Tour du Mont-Blanc 1 jour 330 Km D+ 8000 m
Plus qu'un défi, au dela des limites, une experience unique...



Et unique, il va le rester ! Ultra solo bouclé en 21h20, donc hors délais les derniers classés finishers terminant en 20h de course. Pour ma part, réalisé en semi-autonomie sans assistance autre que les ravitos officiels. Moins d’un jour, 330 Km, dénivelé positif +8000m, trois pays, sept cols. Avec de gros écarts de température: 5° au départ (donc du négatif dès la descente à 40/50 Km/h) à environ 30° dans la pleine d’Aoste l’après-midi… Epuisé comme rarement, mais heureux d’avoir fini au mental même si je ne suis pas un finisher officiel. Ci-dessous les temps de passage approximatifs relevés sur la trace partielle du Garmin.

16 juillet 5h00 K0 Les Saisies :

Départ avec trois amis : Karyne, Robert, Philippe. Environ 650 coureurs, une température fraîche et pour démarrer une descente de 12 Km assez dangereuse. On décide de partir en fin de peloton et de rester ensemble. Première erreur… La descente jusqu'à Notre-Dame-de-Bellecombe était neutralisée, pourtant ça roule un peu n'importe comment, c'est assez tendu. Pas mal de lampes arrières sont tombées, comme des lucioles rouges dans la nuit.

7h18 K54 R1 Vaudagne :

Enervement inutile dans le groupe peu avant Vaudagne sur la petite route raide et en travaux. J'essaye de rester zen car on aura besoin de toute notre énergie plus tard. Un véhicule en panne bloque le passage, des motards de la course devant assurer la sécurité nous voient arriver, ils discutent entre eux sans prévenir et nous laissent nous tanquer en file indienne dans la montée. Encore des minutes perdues qui s'ajouteront aux autres. Direction Chamonix dont on sort au Prazs à 7h52 au K68.
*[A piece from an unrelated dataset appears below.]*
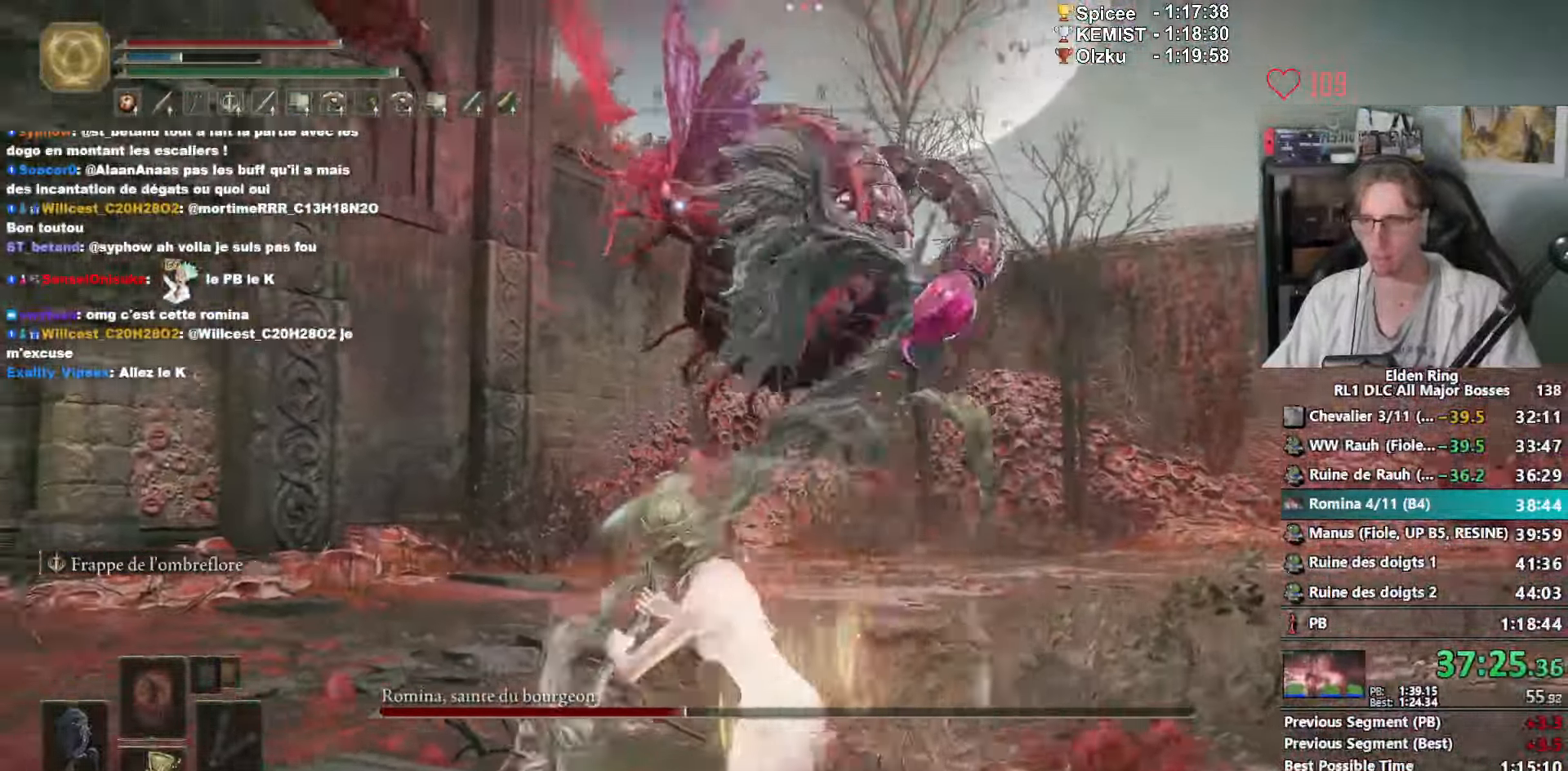
{"keys": ["space", "z"], "mouse": [], "events": [[150, "mouse_wheel", "down"], [150, "space", "up"], [233, "mouse_wheel", "up"], [283, "s", "up"], [333, "space", "down"], [383, "z", "down"]]}
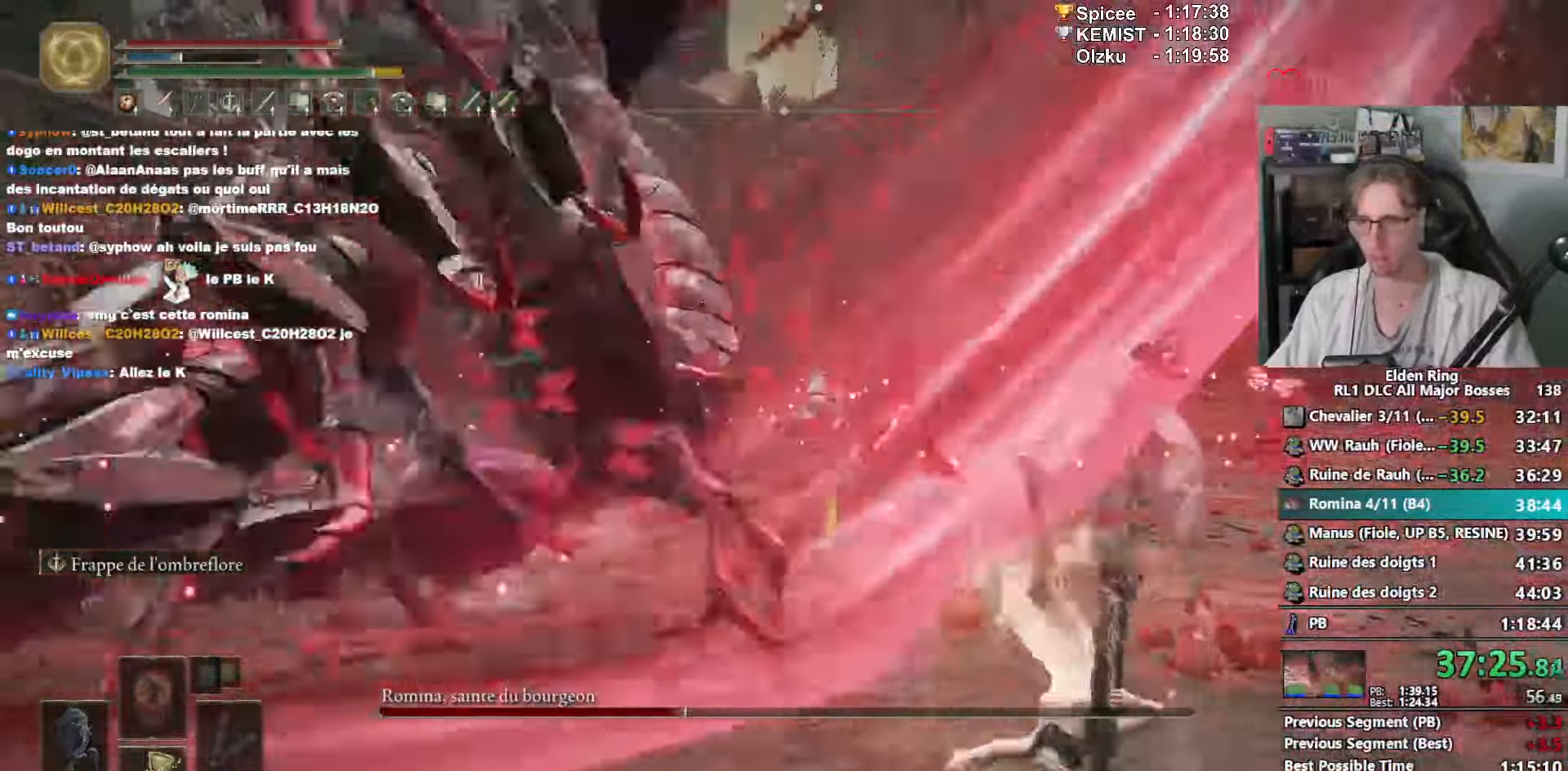
{"keys": ["space", "z"], "mouse": [], "events": []}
8h33 K77 col des Montets :

Courte pause pour se regrouper avant d'attaquer la descente vers Vallorcine. Ensuite c'est la Suisse. A 9h35 au K94 on passera le col de la Forclaz. Une descente ensoleillée mais rapide nous conduit en fond de vallée avant Martigny. Jusqu'à là tout va bien, on est dans la moyenne des temps de passage, mais en réalité il nous aurait fallu être un peu en avance. C'est la question: comment doser un effort qui peut durer vingt heures ?

10h06 K110 R2 Les Valettes :

Déjà le premiers tiers de la course. Ici la barrière horaire est fixée à 11h, le passage étant mesuré en quittant le ravito. Je me découvre car la montée à Champex est raide et continue. Chacun prend son rythme, j'en profite pour chuter au ralenti mais sans gravité dans un virage où je voulais faire une pause, impossible de décaler le pied gauche car la cheville brochée semble bloquée ! Passage à Champex Lac à 11h45 au K122. On se retrouve ensuite au point d'eau et on attend Robert... qui n'arrivera pas. Il n'est pas bien et va abandonner. Mais que de minutes perdues dans l'indécision, il n'a pas téléphoné pour prévenir. Philippe décide d'attendre, je repars avec Karyne dans la descente.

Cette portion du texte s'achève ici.